Method/Variant	Conditioning Input	Main Generator Type
Steady-state evolutionary EA (Keisler et al., 2023)	None / Dataset	Direct graph + HP encoding
Conditional LSTM policy (Guo et al., 2021, Guo et al., 2022)	Budget vector/embedding	LSTM controller
Generator+surrogate joint training (Huang et al., 2021, Lukasik et al., 2022)	Constraint scalar + seed	ConvNet, GNN-decoder
Diffusion process (An et al., 2023, Zhou et al., 24 Apr 2025, Lomurno et al., 2024)	Task, accuracy, multi-objective	Score-based/fitness denoising
Bayesian optimization over generator (Ru et al., 2020)	–	Hierarchical generator
Simultaneous param/arch gradient (Huang et al., 2024)	Dataset	Embedding autoencoder

Conditioning on constraints (e.g., FLOPs, latency, number of parameters) is enforced by generator design (input budget tokens), surrogate reward penalties, or many-objective predictor-guided diffusion and post-generation Pareto filtering.

Sample efficiency is achieved by amortized training (one generator for all constraints), low-dimensional hyperparameterization, or meta-learning across tasks, with experimental results demonstrating order-of-magnitude reductions in search cost and inference latency versus repeated search baselines (Huang et al., 2021, An et al., 2023, Zhou et al., 24 Apr 2025, Guo et al., 2022).

5. Empirical Results and Benchmarks

NAGO methods are validated on extensive benchmarks, including the 27-dataset Monash time-series archive (Keisler et al., 2023), NAS-Bench-101/201/301, MobileNetV3 subnetwork search (Guo et al., 2021, Lomurno et al., 2024), and hardware-conditional settings.

Key findings:

First 1--2 hours typically suffice to find high-quality architectures in large multi-task archives; generator-based NAGO outperforms random or simulated annealing-based baselines (Keisler et al., 2023).
Order-of-magnitude reductions in wall clock time for generating architectures at arbitrary budgets; e.g., 5 GPU-hrs for all $N$ constraints with SGNAS (vs. $24N$ GPU-hrs for GreedyNAS) (Huang et al., 2021).
Superiority in top-1 accuracy and/or Pareto front coverage across diverse latency, parameter, and MAC constraints on mobile, CPU, and GPU platforms (Guo et al., 2021, Guo et al., 2022, Lomurno et al., 2024).
Evolutionary-diffusion NAGO achieves up to $100\times$ speedup in inference, with state-of-the-art test accuracy and strictly dominant Pareto fronts on multi-objective evaluations (Zhou et al., 24 Apr 2025, Lomurno et al., 2024).
Meta-learning/transfer approaches further lower search time to near zero when prior knowledge is available and provide mechanisms for early stopping during candidate evaluation (Wistuba et al., 2019).
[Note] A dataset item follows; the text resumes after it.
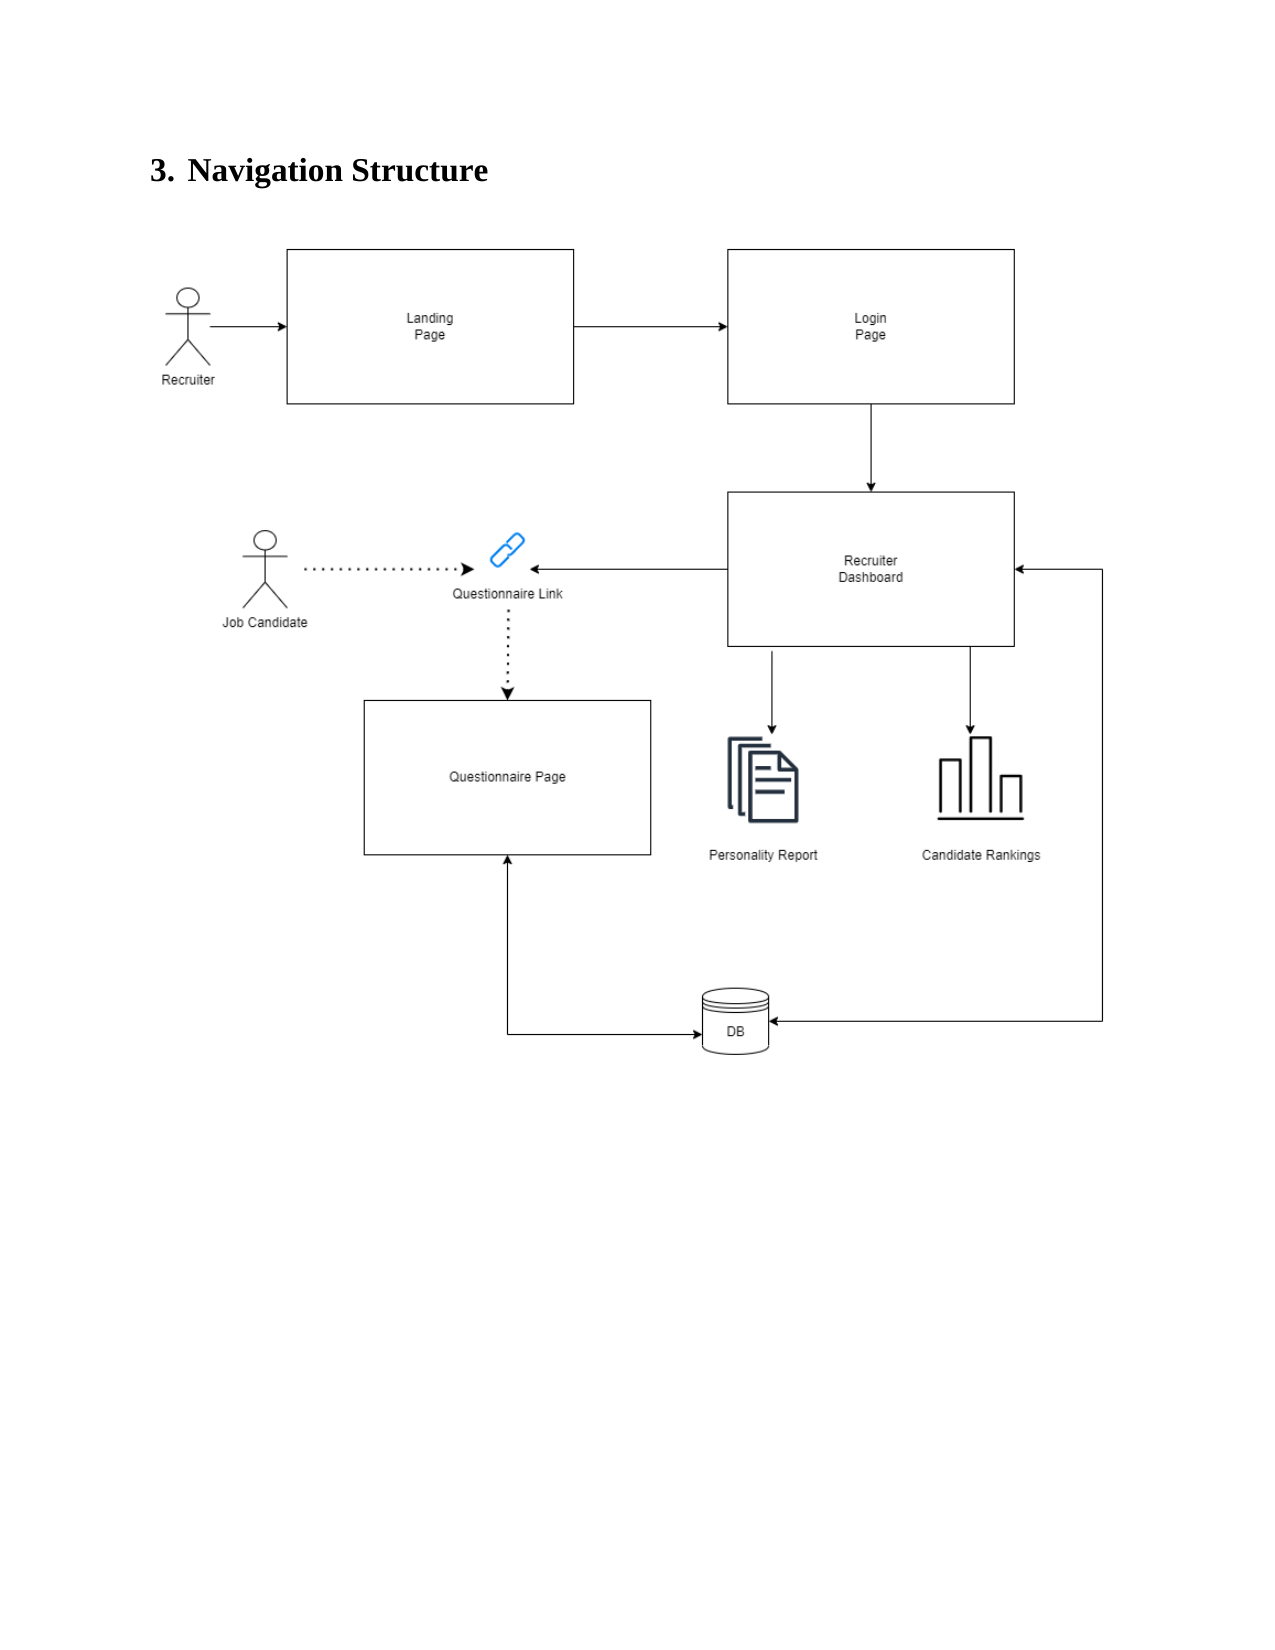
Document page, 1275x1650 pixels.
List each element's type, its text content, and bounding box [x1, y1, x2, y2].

picture [150, 238, 1124, 1066]
subtitle Navigation Structure [150, 150, 1125, 188]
6. Limitations, Extensions, and Open Challenges

Several limitations and ongoing research directions are characterized:

Predictor bias: Suboptimal or miscalibrated performance predictors can skew generator optimization, particularly in many-objective or transfer settings (Lomurno et al., 2024, Zhou et al., 24 Apr 2025).
Scalability: Expansion to very deep architectures or extremely large search spaces challenges continuous encoding methods (e.g., autoencoder embedding capacity) (Huang et al., 2024, Lukasik et al., 2022).
Conditional validity: Generation validity rates may decrease with highly irregular macro-architectures, requiring stricter decoding or post-filtering (Lomurno et al., 2024).
Objectives: Most current frameworks focus on accuracy, latency, memory, and MACs; further generalization to other objectives such as energy, robustness, and fairness is plausible (Lomurno et al., 2024).
Local optimization traps: Greedy growth--pruning schemes can get trapped in suboptimal motifs; hybridization with global search strategies is an open area (Khashin et al., 2021).
Hardware-awareness: Latency prediction remains challenging, especially for diverse deployment targets, motivating richer hardware-specific modeling (Lomurno et al., 2024).

NAGO synthesis now constitutes a foundational paradigm in neural architecture search, enabling meta-learned, task-adaptive, and constraint-aware conditional neural network generation with strong empirical results and extensibility across domains (Keisler et al., 2023, Huang et al., 2021, Lomurno et al., 2024, Zhou et al., 24 Apr 2025).